This month, the people of Britain wore poppies to mark the sacrifice of the millions of men and women who gave their lives in the Great War.
It was the 80th Armistice Day since the end of hostilities; the eightieth time people had gathered on the 11th hour of the 11th day of the 11th month to remember the dead.
Seventy years ago, the service at the Cenotaph was being mirrored by services all over Britain – memories of the war were still fresh, and the silence was strictly observed.
Traffic and trade would come to a halt as people stood in silence in the streets. As the two-minutes ended cars and lorries would roar back into life and people would go on their way.
For Limehouse costermonger Arthur Lovell, it was a miracle he found himself observing the silence at all.
Arthur was one of the Old Contemptibles – he had volunteered to fight and gone out with the first battalions in 1914. Amazingly, among the carnage of the trenches, he had survived to finish the war at Mons on Armistice Day. Wounded twice, both times he returned to his company to fight.
On the morning of 11 November 1928, Arthur was observing the ‘Great Silence’ at his costermongers barrow in Burgess Street, Limehouse – in those days, the service was held on the actual anniversary rather than the nearest Sunday.
As the silence came to an end, the horrified veteran saw a four-year-old girl, Rosie Wales, run into the busy road – right into the path of a steam lorry that was trundling back on its way.
Rosie faced certain death, and Arthur ran into the road, pushing the child to safety. But the brave ex-soldier, who had cheated bombs and snipers’ bullets for four years, slipped and was killed by the truck.
It was an act of heroism which caught the imagination of the nation.
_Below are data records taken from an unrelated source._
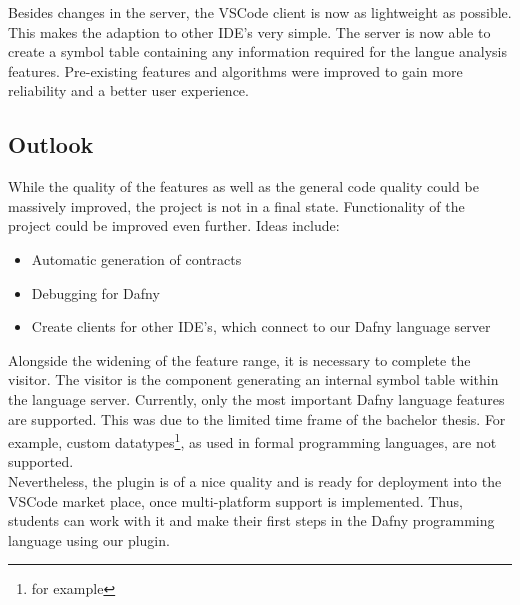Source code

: Besides changes in the server, the VSCode client is now as lightweight as possible.
This makes the adaption to other IDE's very simple.
The server is now able to create a symbol table containing any information required for the langue analysis features.
Pre-existing features and algorithms were improved to gain more reliability and a better user experience.

\subsection{Outlook}
While the quality of the features as well as the general code quality could be massively improved, the project is not in a final state.
Functionality of the project could be improved even further.
Ideas include:
\begin{itemize}
    \item Automatic generation of contracts
    \item Debugging for Dafny
    \item Create clients for other IDE's, which connect to our Dafny language server
\end{itemize}

Alongside the widening of the feature range, it is necessary to complete the visitor.
The visitor is the component generating an internal symbol table within the language server.
Currently, only the most important Dafny language features are supported.
This was due to the limited time frame of the bachelor thesis.
For example, custom datatypes\footnote{for example }, as used in formal programming languages, are not supported.\\

Nevertheless, the plugin is of a nice quality and is ready for deployment into the VSCode market place, once multi-platform support is implemented.
Thus, students can work with it and make their first steps in the Dafny programming language using our plugin.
A week later Arthur was given a full military funeral – and the crowds which jammed the streets of the East End dwarfed even those who had turned out for Armistice Day a week before.
And the story didn’t end there. At the funeral, the Bishop of Stepney recounted a strange tale from the days after Arthur’s death.
‘Last night there came to his house’, said the bishop, ‘a man who had been attracted by the name and asked if he could see the body. He said quietly: “I thought so. This man saved my life out in France during the war. I have not seen him since then until tonight.”’
The service was organised by the Rev CH Lancaster, chaplain of the 17th London Regiment, and he went on to tell the tale.
Arthur had saved the man’s life during a gas attack by lending him his gas mask, risking his own life for a comrade.
Arthur was buried with full military honours and thousands lined the route, bringing the traffic to a halt once again. At the scene of his death, the gun carriage, bearing his coffin, came to a halt, and a wreath was brought forward.
Then the carriage went on, followed by a costermonger’s cart organised by Arthur’s mates and piled high with chrysanthemums, orchids and, most poignantly, poppies.
East End costermongers joined with Countess Haig to honour their hero and the
service ended as little Rosie
Wales presented a bouquet
to the countess at Bromley Public Hall.
Among the mourners were Arthur’s wife and seven kids. Their dad had been a hero in peace as well as wartime.